This option specifies that the output generated by the assembler should

be marked as being encoded for a little-endian processor.

@cindex @code{-k} command line option, ARM

@cindex PIC code generation for ARM

@item -k

This option specifies that the output of the assembler should be marked

as position-independent code (PIC).

@cindex @code{--fix-v4bx} command line option, ARM

@item --fix-v4bx

Allow @code{BX} instructions in ARMv4 code.  This is intended for use with

the linker option of the same name.

@end table

@node ARM Syntax

@section Syntax

@menu

* ARM-Chars::                Special Characters

* ARM-Regs::                 Register Names

* ARM-Relocations::          Relocations

@end menu

@node ARM-Chars

@subsection Special Characters

@cindex line comment character, ARM

@cindex ARM line comment character

The presence of a @samp{@@} on a line indicates the start of a comment

that extends to the end of the current line.  If a @samp{#} appears as

the first character of a line, the whole line is treated as a comment.

@cindex line separator, ARM

@cindex statement separator, ARM

@cindex ARM line separator

The @samp{;} character can be used instead of a newline to separate

statements.

@cindex immediate character, ARM

@cindex ARM immediate character

Either @samp{#} or @samp{$} can be used to indicate immediate operands.

@cindex identifiers, ARM

@cindex ARM identifiers

*TODO* Explain about /data modifier on symbols.

@node ARM-Regs

@subsection Register Names

@cindex ARM register names

@cindex register names, ARM

*TODO* Explain about ARM register naming, and the predefined names.

@node ARM Floating Point

@section Floating Point

@cindex floating point, ARM (@sc{ieee})

@cindex ARM floating point (@sc{ieee})

The ARM family uses @sc{ieee} floating-point numbers.

@node ARM-Relocations

@subsection ARM relocation generation

@cindex data relocations, ARM

@cindex ARM data relocations

Specific data relocations can be generated by putting the relocation name

in parentheses after the symbol name.  For example:

@smallexample

        .word foo(TARGET1)

_Prompt 1:_ Reproduce word for word the portion of the ARM assembler documentation starting with "statements." and going on through "modifier on symbols.".
_Prompt 2:_ Write the next part of the ARM assembler documentation, picking up after its last line.

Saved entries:
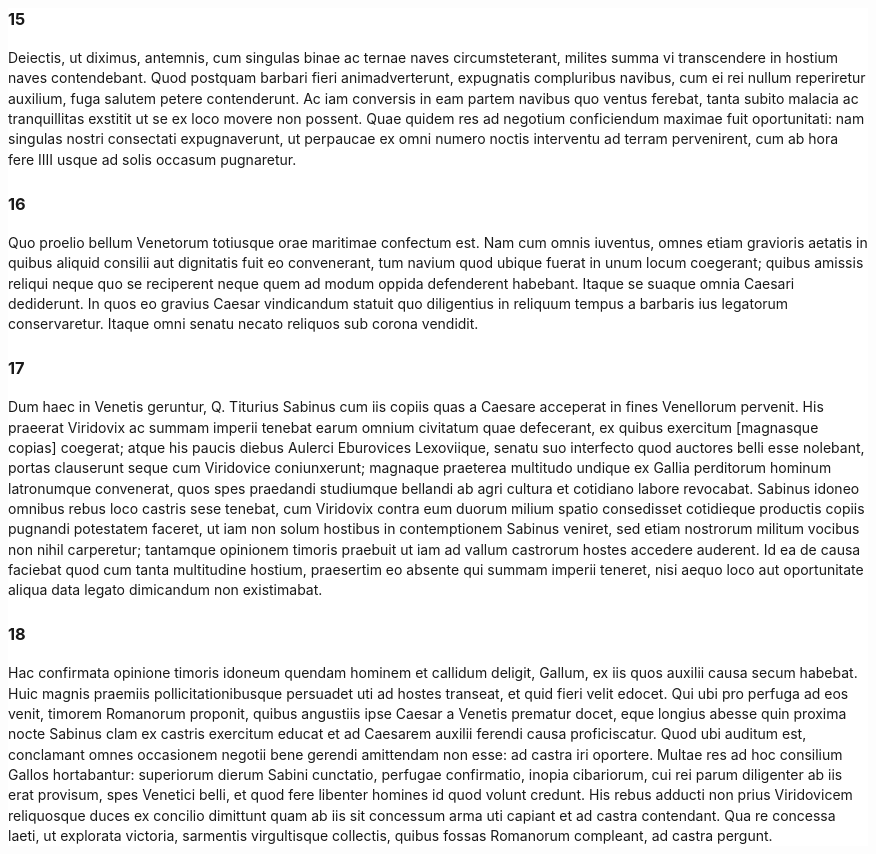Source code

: ### 15

Deiectis, ut diximus, antemnis, cum singulas binae ac
ternae naves circumsteterant, milites summa vi transcendere in hostium
naves contendebant. Quod postquam barbari fieri animadverterunt,
expugnatis compluribus navibus, cum ei rei nullum reperiretur auxilium,
fuga salutem petere contenderunt. Ac iam conversis in eam partem navibus
quo ventus ferebat, tanta subito malacia ac tranquillitas exstitit ut se
ex loco movere non possent. Quae quidem res ad negotium conficiendum
maximae fuit oportunitati: nam singulas nostri consectati expugnaverunt,
ut perpaucae ex omni numero noctis interventu ad terram pervenirent, cum
ab hora fere IIII usque ad solis occasum pugnaretur.

### 16

Quo proelio bellum Venetorum totiusque orae maritimae
confectum est. Nam cum omnis iuventus, omnes etiam gravioris aetatis in
quibus aliquid consilii aut dignitatis fuit eo convenerant, tum navium
quod ubique fuerat in unum locum coegerant; quibus amissis reliqui neque
quo se reciperent neque quem ad modum oppida defenderent habebant.
Itaque se suaque omnia Caesari dediderunt. In quos eo gravius Caesar
vindicandum statuit quo diligentius in reliquum tempus a barbaris ius
legatorum conservaretur. Itaque omni senatu necato reliquos sub corona
vendidit.

### 17

Dum haec in Venetis geruntur, Q. Titurius Sabinus cum iis
copiis quas a Caesare acceperat in fines Venellorum pervenit. His
praeerat Viridovix ac summam imperii tenebat earum omnium civitatum quae
defecerant, ex quibus exercitum \[magnasque copias\] coegerat; atque his
paucis diebus Aulerci Eburovices Lexoviique, senatu suo interfecto quod
auctores belli esse nolebant, portas clauserunt seque cum Viridovice
coniunxerunt; magnaque praeterea multitudo undique ex Gallia perditorum
hominum latronumque convenerat, quos spes praedandi studiumque bellandi
ab agri cultura et cotidiano labore revocabat. Sabinus idoneo omnibus
rebus loco castris sese tenebat, cum Viridovix contra eum duorum milium
spatio consedisset cotidieque productis copiis pugnandi potestatem
faceret, ut iam non solum hostibus in contemptionem Sabinus veniret, sed
etiam nostrorum militum vocibus non nihil carperetur; tantamque
opinionem timoris praebuit ut iam ad vallum castrorum hostes accedere
auderent. Id ea de causa faciebat quod cum tanta multitudine hostium,
praesertim eo absente qui summam imperii teneret, nisi aequo loco aut
oportunitate aliqua data legato dimicandum non existimabat.

### 18

Hac confirmata opinione timoris idoneum quendam hominem et
callidum deligit, Gallum, ex iis quos auxilii causa secum habebat. Huic
magnis praemiis pollicitationibusque persuadet uti ad hostes transeat,
et quid fieri velit edocet. Qui ubi pro perfuga ad eos venit, timorem
Romanorum proponit, quibus angustiis ipse Caesar a Venetis prematur
docet, eque longius abesse quin proxima nocte Sabinus clam ex castris
exercitum educat et ad Caesarem auxilii ferendi causa proficiscatur.
Quod ubi auditum est, conclamant omnes occasionem negotii bene gerendi
amittendam non esse: ad castra iri oportere. Multae res ad hoc consilium
Gallos hortabantur: superiorum dierum Sabini cunctatio, perfugae
confirmatio, inopia cibariorum, cui rei parum diligenter ab iis erat
provisum, spes Venetici belli, et quod fere libenter homines id quod
volunt credunt. His rebus adducti non prius Viridovicem reliquosque
duces ex concilio dimittunt quam ab iis sit concessum arma uti capiant
et ad castra contendant. Qua re concessa laeti, ut explorata victoria,
sarmentis virgultisque collectis, quibus fossas Romanorum compleant, ad
castra pergunt.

_Exercise output 1:_
statements.

@cindex immediate character, ARM

@cindex ARM immediate character

Either @samp{#} or @samp{$} can be used to indicate immediate operands.

@cindex identifiers, ARM

@cindex ARM identifiers

*TODO* Explain about /data modifier on symbols.

_Exercise output 2:_
@end smallexample

This will generate an @samp{R_ARM_TARGET1} relocation against the symbol

@var{foo}.

The following relocations are supported:

@code{GOT},

@code{GOTOFF},

@code{TARGET1},

@code{TARGET2},

@code{SBREL},

@code{TLSGD},

@code{TLSLDM},

@code{TLSLDO},

@code{GOTTPOFF}

and

@code{TPOFF}.

For compatibility with older toolchains the assembler also accepts

@code{(PLT)} after branch targets.  This will generate the deprecated

@samp{R_ARM_PLT32} relocation.

@cindex MOVW and MOVT relocations, ARM

Relocations for @samp{MOVW} and @samp{MOVT} instructions can be generated

by prefixing the value with @samp{#:lower16:} and @samp{#:upper16}

respectively.  For example to load the 32-bit address of foo into r0:

@smallexample

        MOVW r0, #:lower16:foo

        MOVT r0, #:upper16:foo

@end smallexample

@node ARM Directives

@section ARM Machine Directives

@cindex machine directives, ARM

@cindex ARM machine directives

@table @code

@cindex @code{align} directive, ARM

@item .align @var{expression} [, @var{expression}]

This is the generic @var{.align} directive.  For the ARM however if the

first argument is zero (ie no alignment is needed) the assembler will

behave as if the argument had been 2 (ie pad to the next four byte

boundary).  This is for compatibility with ARM's own assembler.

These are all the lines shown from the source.